La gauche a immédiatement célébré une “belle victoire”. “Et encore une victoire face aux conseils de gouvernement ! Avec 3 voix, approbation de la revalorisation des retraites au niveau de l’inflation à 5,5%”, s’est félicitée la députée LFI Clémentine Autain, qui a qualifié la mesure d'”avancée”. “À ce niveau là, [Bruno] Le maire devra accepter la taxe sur les super bénéfices”, a-t-il plaisanté.
Et une nouvelle victoire contre le conseil de gouvernement ! Par 3 voix, approbation de la revalorisation des retraites au niveau de l’inflation à 5,5% #DirectAN. Une avance de 500 millions d’euros. A ce rythme, B. Le maire devra accepter la taxe sur les super bénéfices🤣
— Clémentine Autain (@Clem_Autain) 26 juillet 2022
Le député communiste Fabien Roussel a, pour sa part, félicité “une bonne nouvelle pour ceux qui ont travaillé toute leur vie et ont droit à une vie décente”.
La victoire! Contre l’avis du gouvernement, l’Assemblée nationale vient de relever les retraites au niveau de l’inflation.
Bonne nouvelle pour ceux qui ont travaillé toute leur vie et qui ont droit à une vie décente.
— Fabien Roussel (@Fabien_Roussel) 26 juillet 2022
Les députés du Congrès national, pour leur part, ont décrit le vote sur l’amendement comme une “bouffée d’oxygène” pour les retraités. “Un jour, une victoire”, a réagi le député du parti d’extrême droite Alexis Jolly. “Cette revalorisation va permettre à nos retraités de retrouver du pouvoir d’achat”, a-t-il également tweeté.
Un jour, une victoire ! L’Assemblée nationale a adopté un amendement visant à débloquer 500 millions d’euros pour augmenter les retraites en fonction de l’inflation. Cette revalorisation va permettre à nos retraités de retrouver du pouvoir d’achat ! #AssembléeNationale#Retraites#RN pic.twitter.com/mQyzknf3Wz
– Alexis Jolly 🇫🇷Ⓜ️ (@alexisjollyrn) 26 juillet 2022
L’amendement prévoit une revalorisation des pensions tenant compte du niveau réel de l’inflation, soit pour 2022 à 5,5%, alors que le gouvernement a proposé une revalorisation cumulée de 5,1% (1,1% en janvier et 4% en juillet).
Un examen du projet de loi semé d’embûches
Le ministre de l’Economie Bruno Le Maire a tenté, en vain, de désamorcer le dossier, assurant que face à une inflation galopante, “le plus probable est qu’il y aura une nouvelle revalorisation des retraites en janvier 2023”.
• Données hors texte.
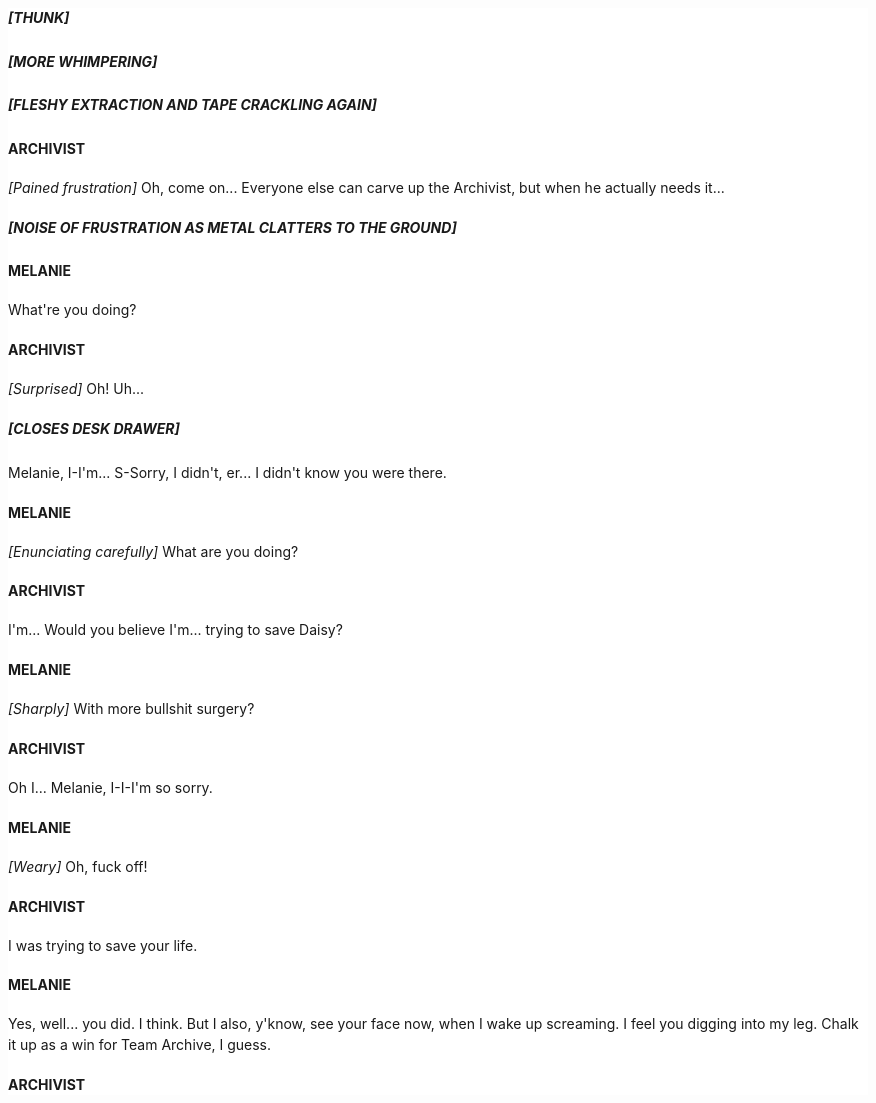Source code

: ##### [THUNK]

##### [MORE WHIMPERING]

##### [FLESHY EXTRACTION AND TAPE CRACKLING AGAIN]

#### ARCHIVIST

_[Pained frustration]_ Oh, come on... Everyone else can carve up the Archivist, but when he actually needs it...

##### [NOISE OF FRUSTRATION AS METAL CLATTERS TO THE GROUND]

#### MELANIE

What're you doing?

#### ARCHIVIST

_[Surprised]_ Oh! Uh...

##### [CLOSES DESK DRAWER]

Melanie, I-I'm... S-Sorry, I didn't, er... I didn't know you were there.

#### MELANIE

_[Enunciating carefully]_ What are you doing?

#### ARCHIVIST

I'm... Would you believe I'm... trying to save Daisy?

#### MELANIE

_[Sharply]_ With more bullshit surgery?

#### ARCHIVIST

Oh I... Melanie, I-I-I'm so sorry.

#### MELANIE

_[Weary]_ Oh, fuck off!

#### ARCHIVIST

I was trying to save your life.

#### MELANIE

Yes, well... you did. I think. But I also, y'know, see your face now, when I wake up screaming. I feel you digging into my leg. Chalk it up as a win for Team Archive, I guess.

#### ARCHIVIST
Ce n’est pas le premier revers pour le gouvernement. L’examen depuis vendredi par l’Assemblée du projet de budget rectifié est semé d’embûches pour la majorité. Lundi soir, par exemple, 230 millions d’euros ont été approuvés pour le chauffage des habitations au fioul contre l’avis du gouvernement, qui privilégiait une aide de 50 millions d’euros.
Samedi, l’Assemblée a décidé d’allouer 120 millions aux départements verseurs du RSA en 2022, pour compenser intégralement la hausse de 4 % de cette prestation prévue par l’Etat. La mesure a été obtenue par la conjonction des votes favorables de la gauche, du RN, du LR mais aussi des députés du groupe Horitzons. C’est la première fois que ces alliés de la majorité font leur différence.
Les eurodéputés votent les crédits pour la renationalisation d’EDF
Par ailleurs, les députés ont voté ce mardi le financement par l’Etat de la renationalisation à 100% d’EDF, une opération de 9,7 milliards d’euros visant à sortir le groupe de production et de fourniture d’électricité de sa routine financière et industrielle.
Les députés ont voté ces crédits par 209 voix contre 156. Les écologistes ont dénoncé le “cours de toute l’énergie nucléaire” tandis que LR a déploré la fermeture inverse de la centrale nucléaire de Fessenheim. Au total, l’Assemblée a voté une dotation de 12,7 milliards d’euros pour d’éventuelles opérations d’accompagnement des entreprises stratégiques françaises au cours du second semestre.
Le gouvernement détient déjà 84% d’EDF et compte lancer une offre publique (POA) qui se terminera fin octobre. Ce retour à 100% de l’Etat à EDF a été annoncé le 6 juillet par la Première ministre Elisabeth Borne.